In the last few days, old Jelastic environments that have been working for two or three years are failing without explanation. They are Java/Spring apps running on old Tomcat versions (7.0.57 and 7.0.61.)
In one such case (Tomcat 7.0.57), some Tomcat- and application-specific configuration files disappeared with no explanation, and then Tomcat refused to restart even after restoring the missing files. Given the urge to fix that production environment, we were forced to recreate the environment from scratch (with Jelastic providing us with a fresh Tomcat 7.0.88 node.)
On a second case (Tomcat 7.0.61), there appear to be no missing Tomcat files, but Tomcat just refuses to restart. We attempted to do a simple restart (as we have done hundreds of times), and then Tomcat just denied to restart. The Tomcat: Actions
window showed this:
Stopping tomcat [ OK ]
Starting tomcat [ FAILED ]
We had cleared or deleted the catalina.out
log and other files (using the buttons available in the dashboard) before attempting to restart. Then, after restarting, nothing is printed in catalina.out
(either in the dashboard or via SSH), so we have no sign of what might be happening that is causing Tomcat to fail to restart. We also tried stopping the environment altogether and starting it again, to no avail. We are sure that Tomcat is not running because the node is consuming one cloudlet, while normally it would be using at least 7.
Then, as a final attempt, we tried to redeploy the WAR, which we had kept in the Deployment Manager (it is the one that worked on the original deploy, months ago.) We got the following message:
Deploy to ROOT of App. Servers (<environment name>)
"<war file>" archive can't be deployed to "ROOT" context because this archive is damaged.

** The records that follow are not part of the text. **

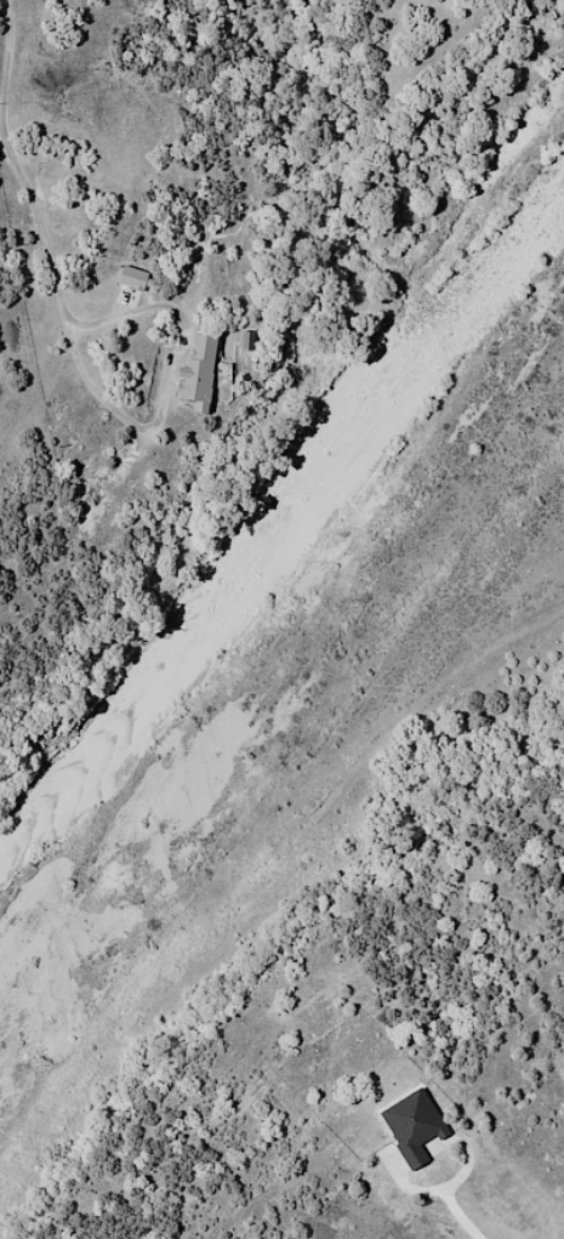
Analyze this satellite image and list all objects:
building: (464, 4)
road: (49, 253)
building: (132, 277)
building: (198, 370)
river: (281, 520)
building: (416, 1128)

Please recheck the archive and try again.
Missing Tomcat and application files and corrupt WAR files are a troubling signal. Is it possible that a recent upgrade performed by our Jelastic provider to Jelastic Platform version 5.4 is causing trouble with older environments? Perhaps some migration or upgrade procedure has been applied that has left older environments in a fragile condition? Perhaps my provider's hardware is failing?
At this point, we are unable to understand that's happening. Due to fear that a restart or a redeploy will break our production environments, we are forced to stop updating our applications on older environments until we figure out what's going on. Any help is appreciated.